I’ll be filling in the empty days as facts become available. Go back in time and read them if you want.

Monday, May 5, 2014

We call it "Famicom"

Did you know …

That before the invention of the Nintendo Entertainment System, human children had no games? It’s true!

That is to say, at least, they had no games that we would recognize today. If you were to go back in time, or use some sort of chrono-viewing device, you would see children laughing and enjoying themselves, but they’d be doing things that just don’t seem that fun for us today; shoveling animal shit, carving wood, feeding furnaces, capturing air in leather bags—these were the sorts of things kids used to do for fun.

Fortunately, in the early 1980s Japanese child-scientists developed electronic game machines that could plug into televisions. (Before this point, TVs had only been used to create white noise, and to broadcast images of the weather. But that’s another story.)

Sunday, May 4, 2014

Liebaby Science

Did you know ... 

That between 1910 and 1928, no one did any science? It’s true!


If you see anything that looks like science from that period, it’s probably a recent counterfeit. It could also be something that “scientists” of the time thought looked sciencey. Occasionally they would trot out something shiny or loud to keep people off their backs, but the truth is that they were all too interested in cock fighting, pornography, smoking cigarettes, and doing the Charleston to get any real science done. Buncha punks, really.

Saturday, May 3, 2014

Who was case zero?

Did you know …

That the 1995 film Outbreak was based on an incident that was entirely contained in its screenwriters’ bedroom? It’s true. According to Lawrence Dworet’s subscription-only blog, in 1993 he and his writing partner, Robert Roy Pool, found a small puddle of vomit in the middle of their shared room, and spent the next 17 hours arguing over who had put it there. Dworet claimed that it looked just like Pool’s normal pukes, and Pool countered that if the vomit had come from the top bunk (his), the splatter pattern would have been entirely different. And so on.

The original draft of the screenplay was much more of a medical-themed whodunit mystery, but it gradually morphed into the larger scale contagion/epidemic thriller. The pile of puke, Dworet later explained, did make both of the writers sick for the day of arguing, and so the plot adjustments still felt natural.

Friday, May 2, 2014

The Bench: A Bomb

Did you know …

That the bench is one of the worst inventions ever? It’s true.

Basically, a bench is just a piece of ground that someone made a little bit higher than the rest of the ground. This protects the user from minor floods and some worms.
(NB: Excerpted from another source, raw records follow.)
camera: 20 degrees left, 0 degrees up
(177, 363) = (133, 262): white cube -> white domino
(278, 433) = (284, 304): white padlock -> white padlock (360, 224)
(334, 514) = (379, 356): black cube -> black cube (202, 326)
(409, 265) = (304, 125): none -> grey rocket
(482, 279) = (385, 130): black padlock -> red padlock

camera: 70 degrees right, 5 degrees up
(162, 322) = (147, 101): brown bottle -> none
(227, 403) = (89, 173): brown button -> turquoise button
The bench offers little to no protection from major floods, smarter/better worms, flying insects, wind, or fire.

I guess if you often sit in areas with only minor flooding and ineffective worms, getting a bench might make some sense for you. For everyone else: save your money and get a pistol when you can afford it. Pound for pound, pistols offer some of the best protection you can get. (Ironically, though, pistols don’t protect against other pistols. Or VD.)

Thursday, May 1, 2014

The defeated party

Did you know …

That the expression “to lick your wombs” was first coined by a baby? It’s true!
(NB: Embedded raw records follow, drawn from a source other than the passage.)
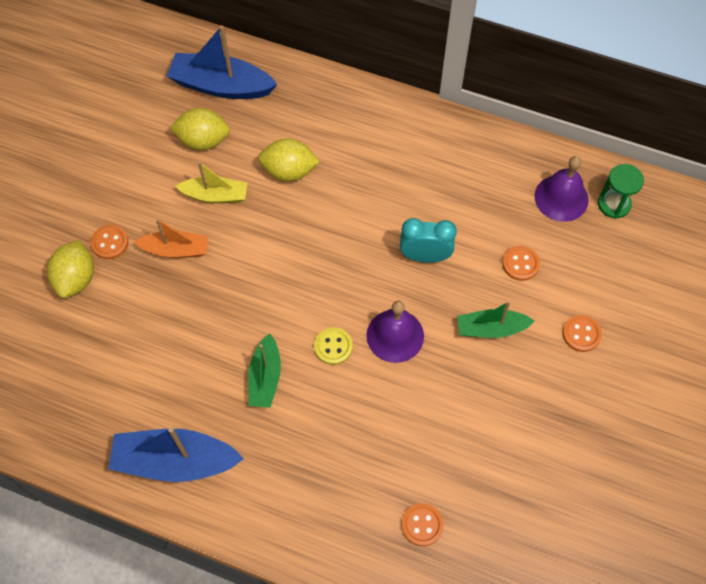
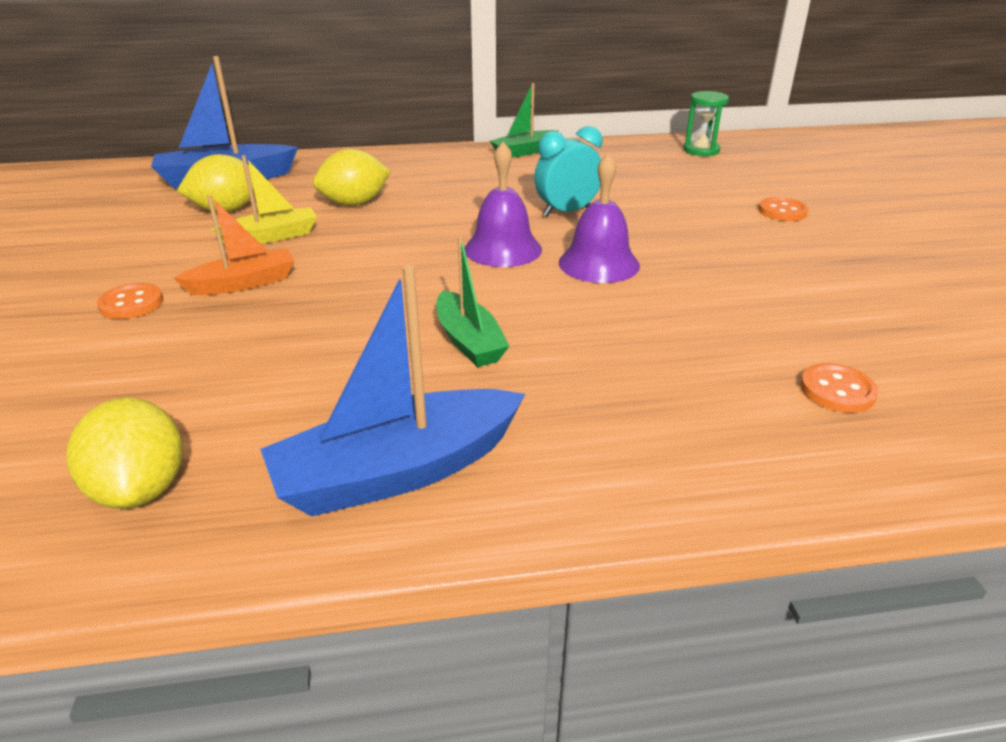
camera: 30 degrees left, 30 degrees down
(76, 278) = (86, 346): yellow lemon -> yellow lemon (141, 489)
(333, 346) = (534, 291): yellow button -> none
(491, 329) = (694, 232): green boat -> green boat (524, 151)
(520, 264) = (667, 193): orange button -> none
(561, 198) = (652, 157): purple bell -> purple bell (503, 249)

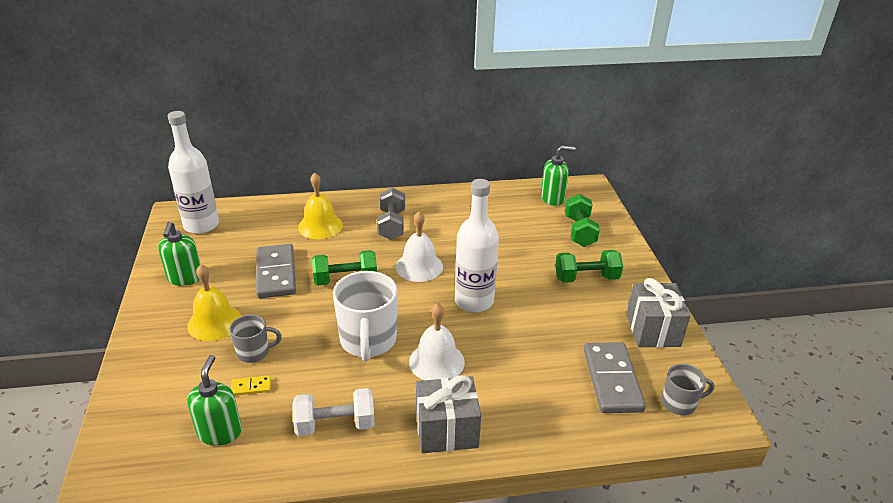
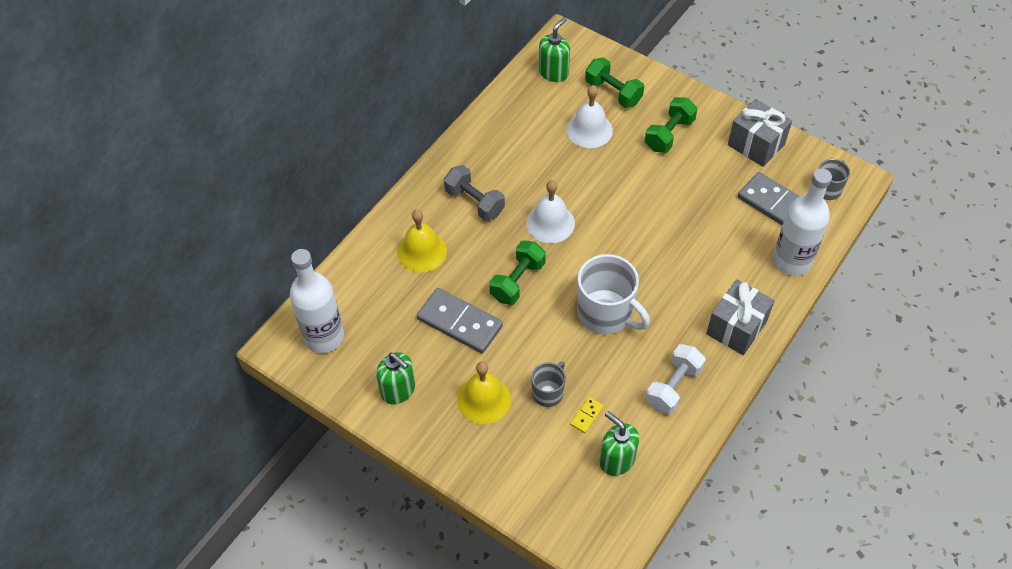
camera: 45 degrees left, 20 degrees up
(436, 361) = (668, 288): white bell -> white bell (589, 130)
(474, 301) = (626, 219): white bottle -> white bottle (791, 261)

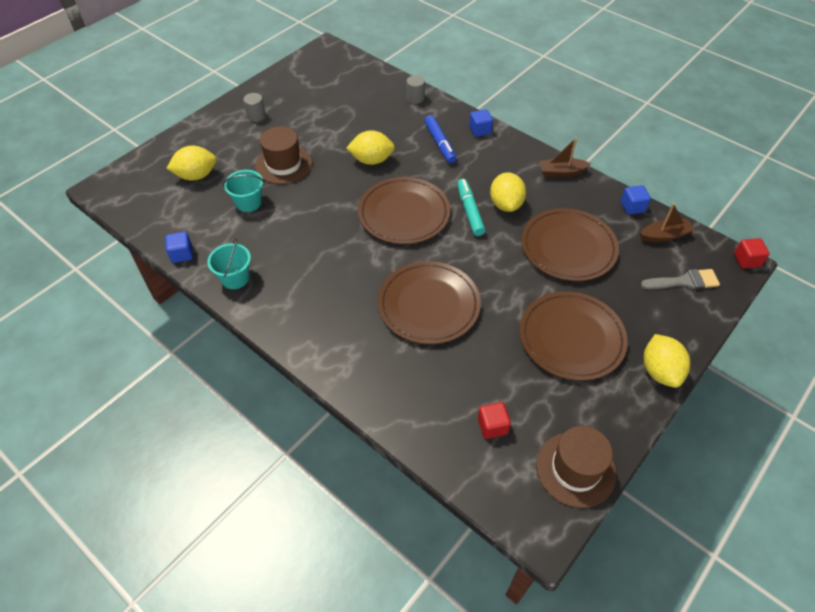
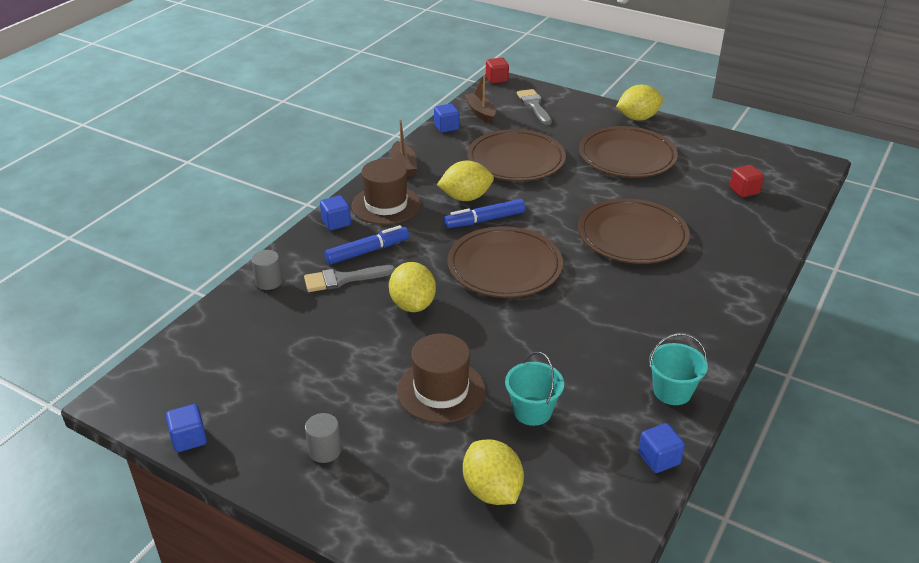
camera: 100 degrees left, 15 degrees down
(286, 71) = (189, 439): none -> blue cube
(409, 130) = (343, 279): none -> grey brush
(470, 211) = (484, 220): turquoise marker -> blue marker
(575, 469) = (753, 152): brown hat -> brown hat (386, 205)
The first recorded use of the phrase is attributed to Eustace Crustacean, the world’s smartest baby. Immediately after being born, Eustace informed the doctors that he didn’t like it outside, and that he wanted to return to his room. That would have been weird enough, but Eustace, an infamous creepazoid, also insisted that he wanted to go “lick [his] womb.” Weird.

Of course returning to the womb (for whatever reason) was out of the question, so Eustace resigned himself to a lifetime of oil painting, filing patents for his inventions, and alcoholism. But his phrase went on to become a common expression for those seeking safety and convalescence.